Bad Kreuznach 2003 (BVmedia Selbstverlag), ISBN 3-00-011551-X,
broschiert, DIN A5, 320 Seiten, 22,00 EUR zzgl. 3,00 EUR Versand


MANAGEMENT by OPTIONS

– Kurzdarstellung der Methode –

Management by Options ist ein !wirklich! neues Erfolgs- und Manage­ment­konzept, das eine konse­quente konzeptio­nelle Weiter­ent­wicklung des Real­options­ansatzes darstellt. Die aktuelle Literatur, die sich mit dem Real­options­ansatz, etwa zur Bewer­tung von Investitions­projekten oder in Verbin­dung mit Unter­nehmens­akquisitionen, befasst, ist instru­mentell rechnerisch ausge­richtet und der neue Denk­ansatz, der dahinter steht, wird nur sehr rudimentär, wenn über­haupt, artikuliert, allenfalls ange­deutet.

Management by Options hingegen rückt diese neue Options-Denke in den Vorder­grund und macht diese explizit. Dabei kommen neuere Ansätze zu einem Chancen­manage­ment und die generellen Zweifel an einer über­zogenen Ziel-Orientierung hinzu. Das (Ent­schei­dungs-) Ver­halten von Managern, aber auch von einzelnen (Privat-)Personen, die auf Erfolg aus sind, ist in einer überaus kom­plexen und dynami­schen Welt wie der, in der wir heute leben und agieren, viel zu träge und inflexibel, wenn es an den herkömm­lichen Ziel(bildungs-)prozessen festhält.
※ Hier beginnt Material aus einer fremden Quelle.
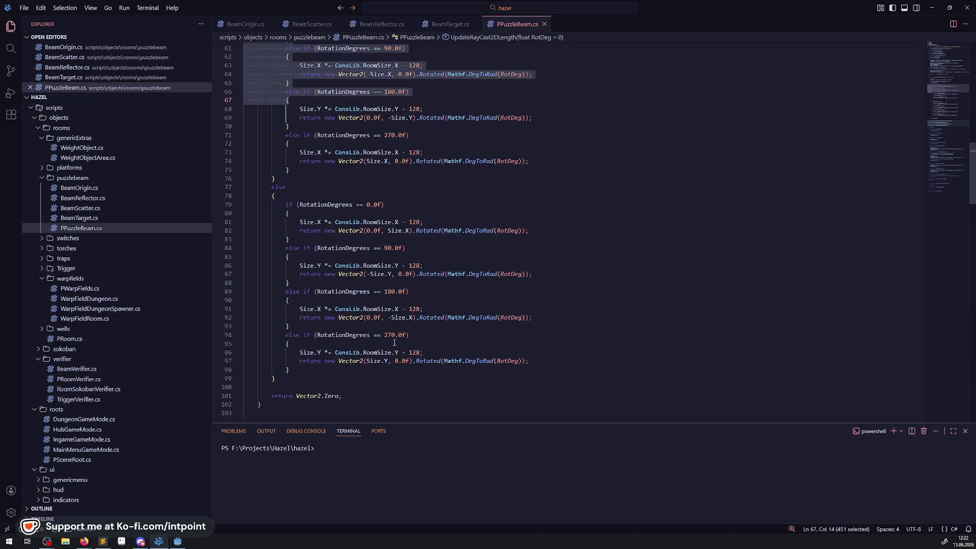
scroll(394, 343, up, 3)
scroll(377, 190, up, 7)
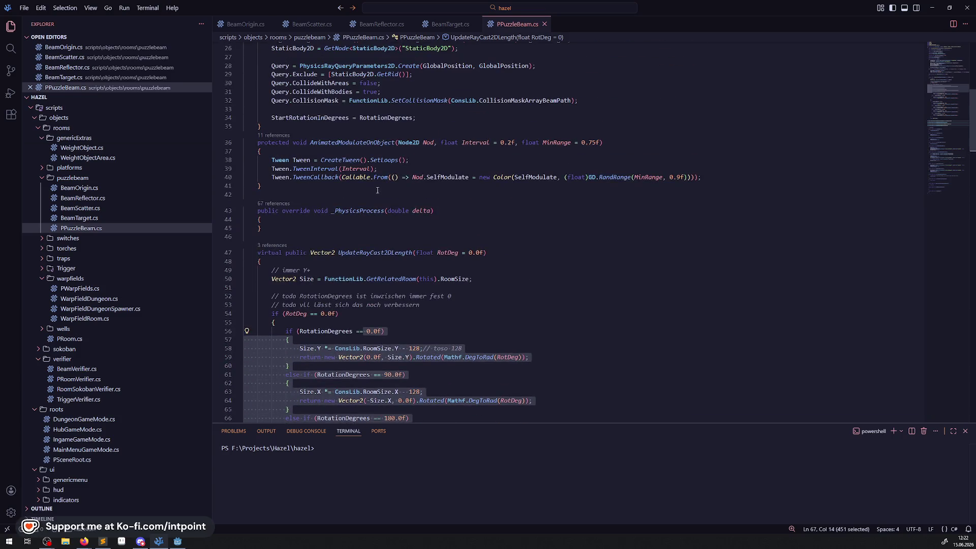
click(443, 25)
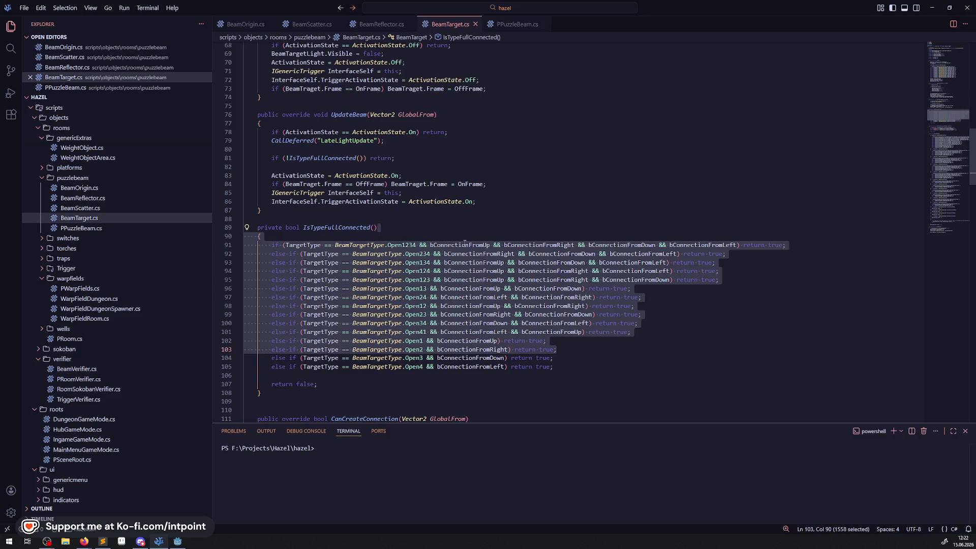
scroll(463, 243, up, 10)
scroll(333, 319, up, 10)
scroll(336, 312, down, 10)
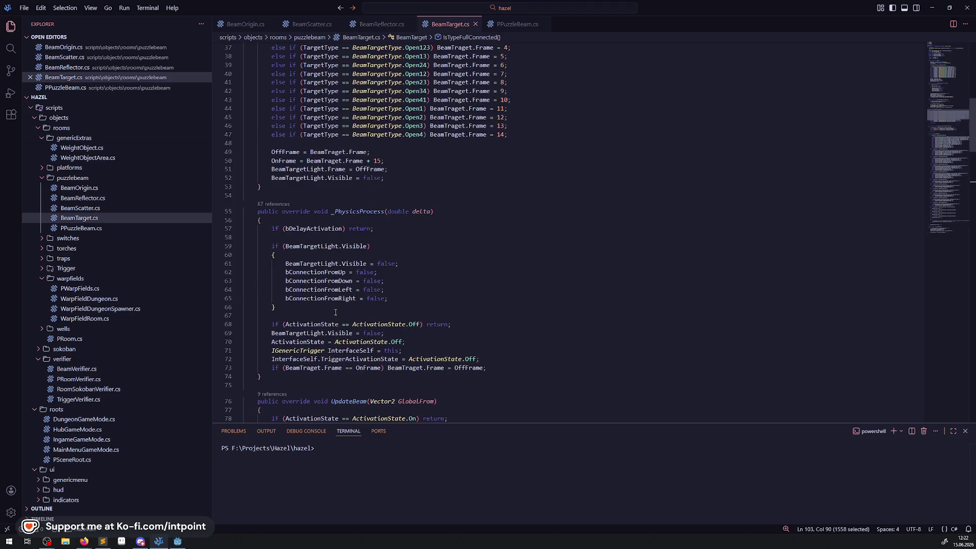
scroll(334, 309, down, 15)
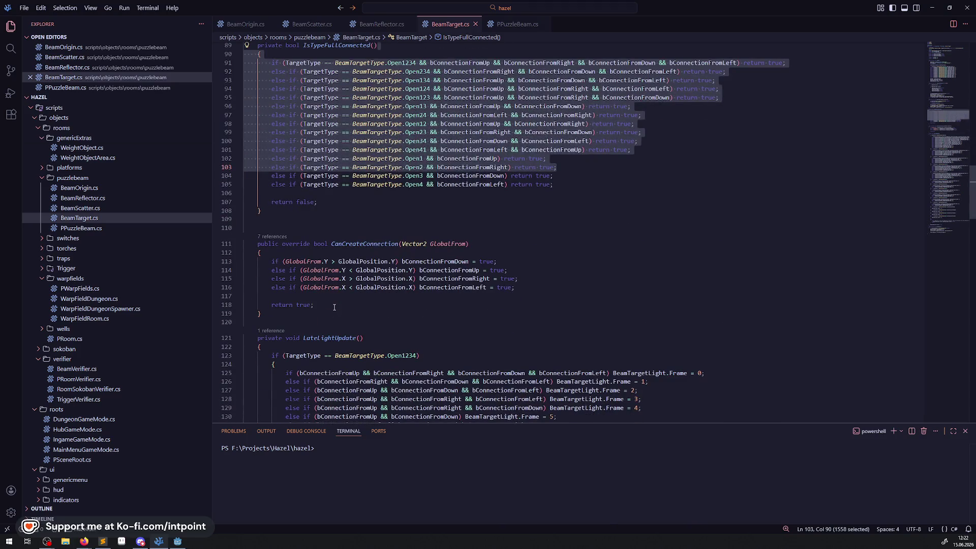
scroll(334, 307, down, 20)
scroll(331, 309, down, 3)
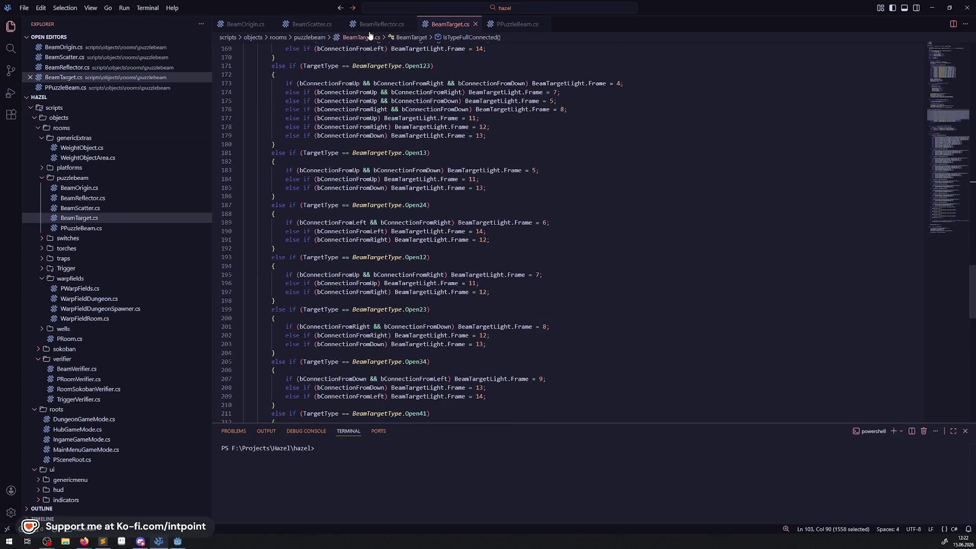
click(378, 24)
scroll(369, 316, down, 15)
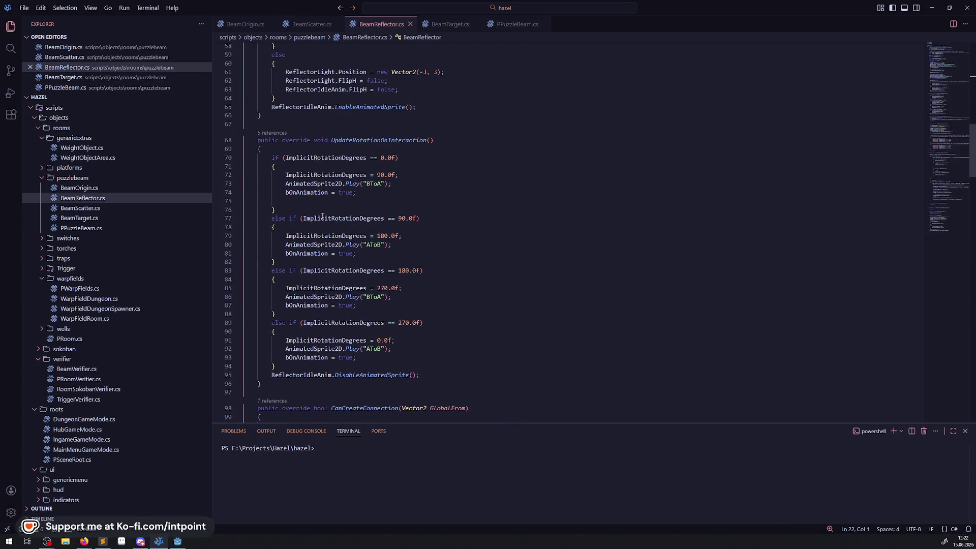
scroll(307, 231, down, 10)
scroll(331, 259, up, 10)
scroll(358, 284, down, 15)
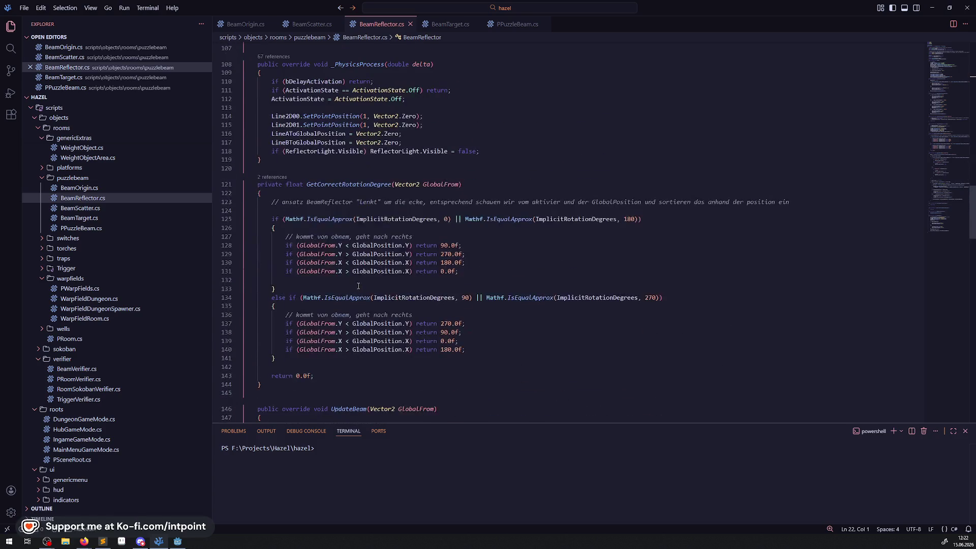
scroll(381, 300, down, 10)
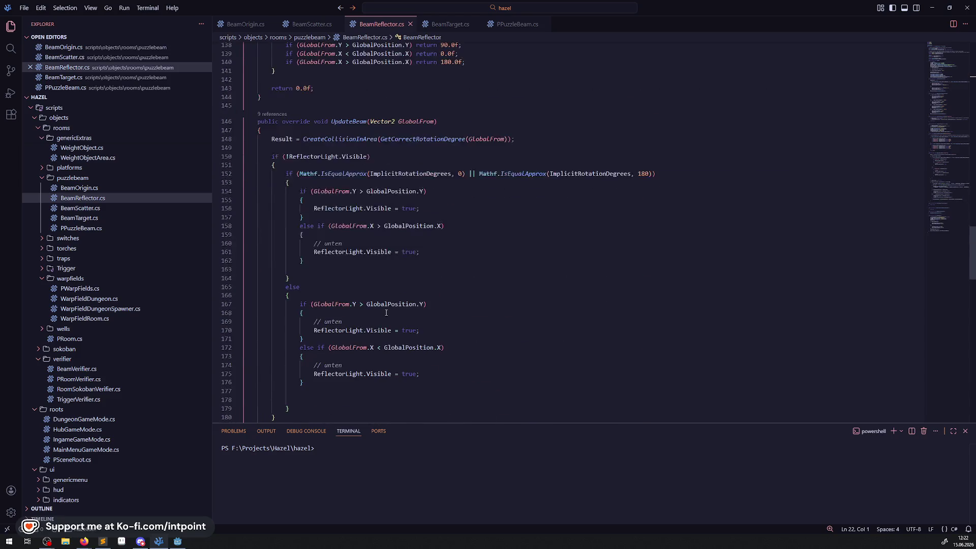
scroll(386, 312, down, 10)
scroll(356, 203, down, 11)
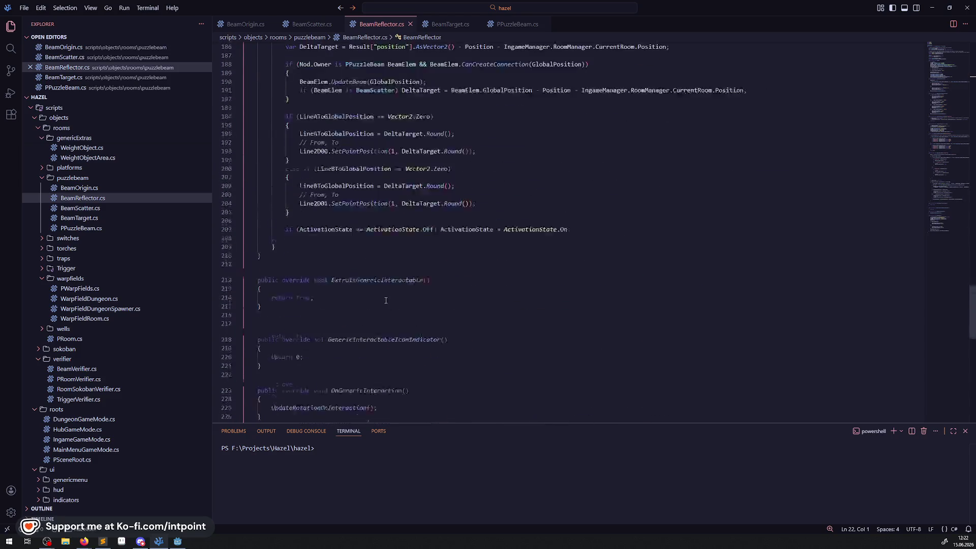
click(311, 24)
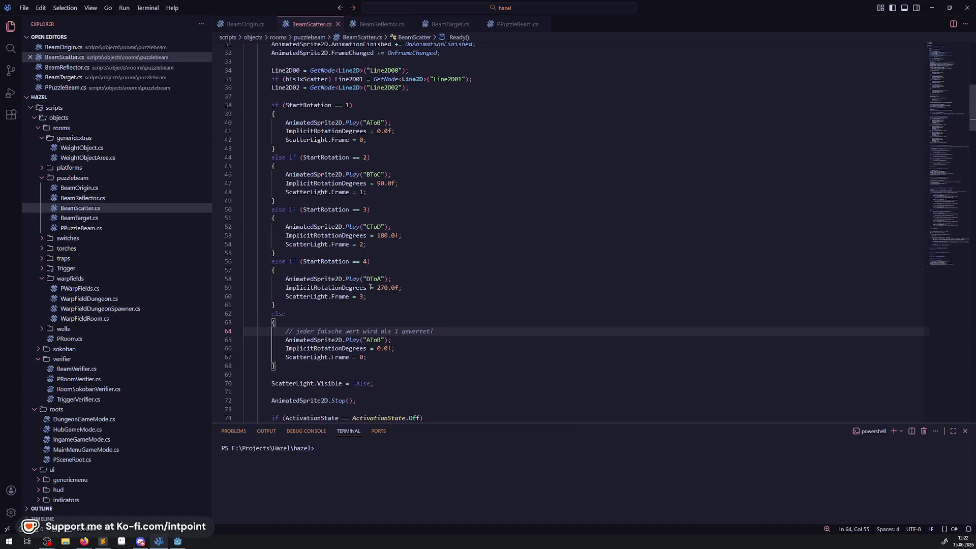
scroll(380, 305, down, 20)
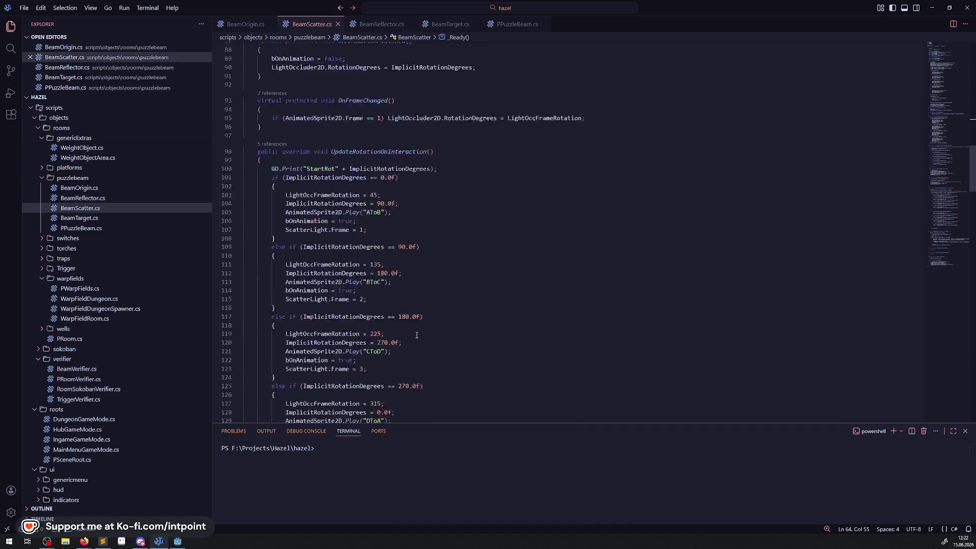
drag(304, 238, 470, 238)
Manage­ment by Objectives (Ziel­manage­ment), wie es aller­orts in den Lehr­büchern beschrie­ben ist, und wie es auch in den Unter­nehmen (noch) gemeinhin propa­giert wird, genügt schon lange nicht mehr den Anforde­rungen unserer ‚flexiblen' Zeit. Dies haben die Menschen erkannt und verhalten sich, wenn man genau hinschaut, längst ganz anders, als es (noch) in den Lehr­büchern steht, als es (noch) die Erfolgs­gurus verkünden und als es formal in den Unter­nehmen (noch) rituali­siert ist.

Menschen wollen sich ausleben – im geschäftlichen/beruflichen wie auch im privaten Bereich – und dadurch aktiv ihrem Leben einen Sinn geben: Sie wollen – auch wenn das im Einzel­fall noch so bescheiden sein mag – ihre Chancen nutzen. Menschen sind bereit, dafür bestimmte, begrenzte Vor­leistungen – einfach auch mal ‚ins Blaue' hinein – zu erbringen, wenn sie damit eine Option auf besagte Chancen erlangen. Dabei spielen Ziele im herkömm­lichen Sinne keine Rolle. Ziele, die man sich irgend­wann einmal gesetzt hat oder die durch irgendwen oktroyiert worden sind, stehen einer konse­quenten Chancen­nutzung eher in Wege, als dass sie den Erfolg befördern könnten. Manage­ment by Options hingegen animiert, unablässig Chancen aufzu­spüren, kleine Vor­leistungen zu erbringen, um an ent­sprechende Optionen heran zu kommen, und wenn sich die aktuelle Situation insgesamt vorteil­haft entwickelt, wird der Options­halter die Option ausüben, um schließlich den Nutzen aus der betreffenden Chance zu realisieren. Andern­falls lässt er die Option verfallen... oder hält sie weiter, bis ggf. die Konstella­tionen günstiger sind.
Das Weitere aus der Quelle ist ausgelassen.